* EXERCISE OBJECTIVE
Rename every "series" to "data series" in the material below and leave everything else as it stands. Omit the pictures from your answer.

(Chart comprehension data)
- Opening Delimiter -
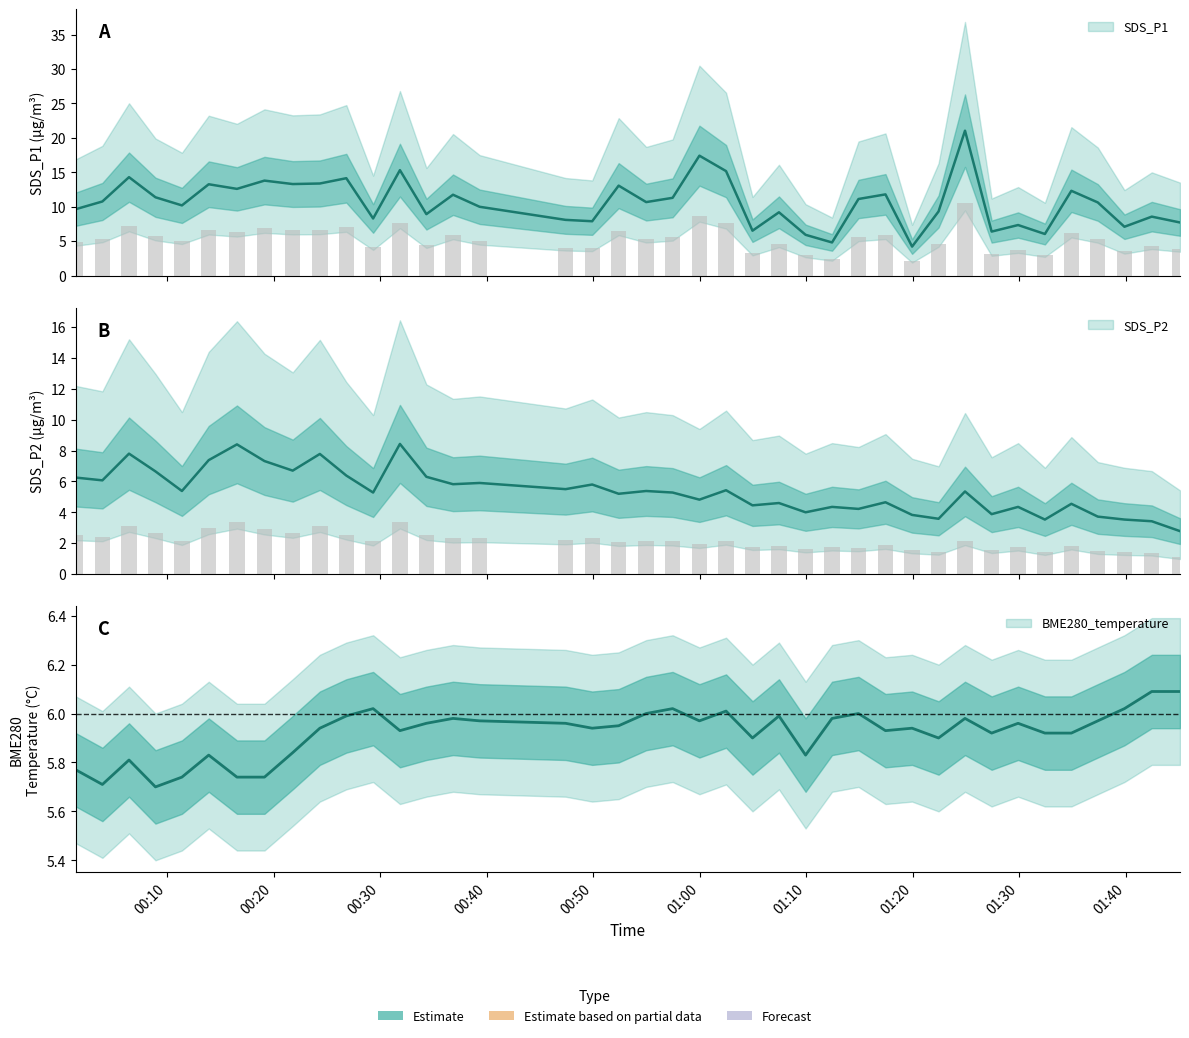

What is the average value of the SDS_P2 series?

5.4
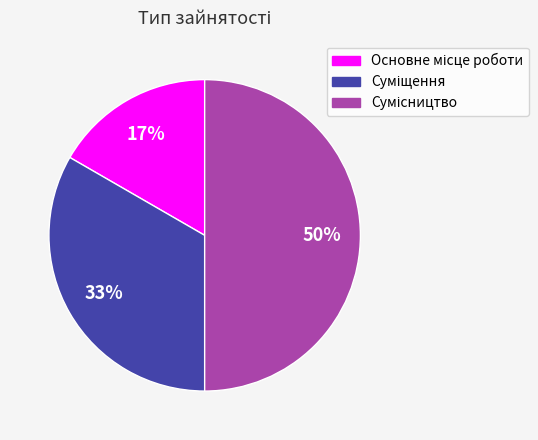

To the nearest percent, what is the average slice percentage?

33%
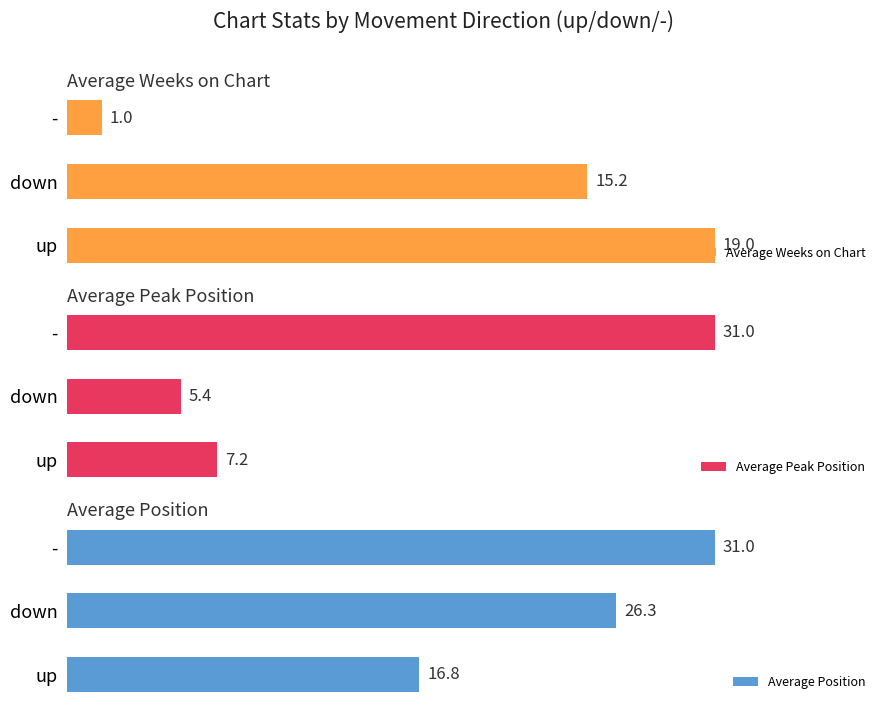

How many values in the Average Position series are below 26?

1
- Closing Delimiter -
* EXPECTED OUTPUT
What is the average value of the SDS_P2 data series?

5.4

To the nearest percent, what is the average slice percentage?

33%

How many values in the Average Position data series are below 26?

1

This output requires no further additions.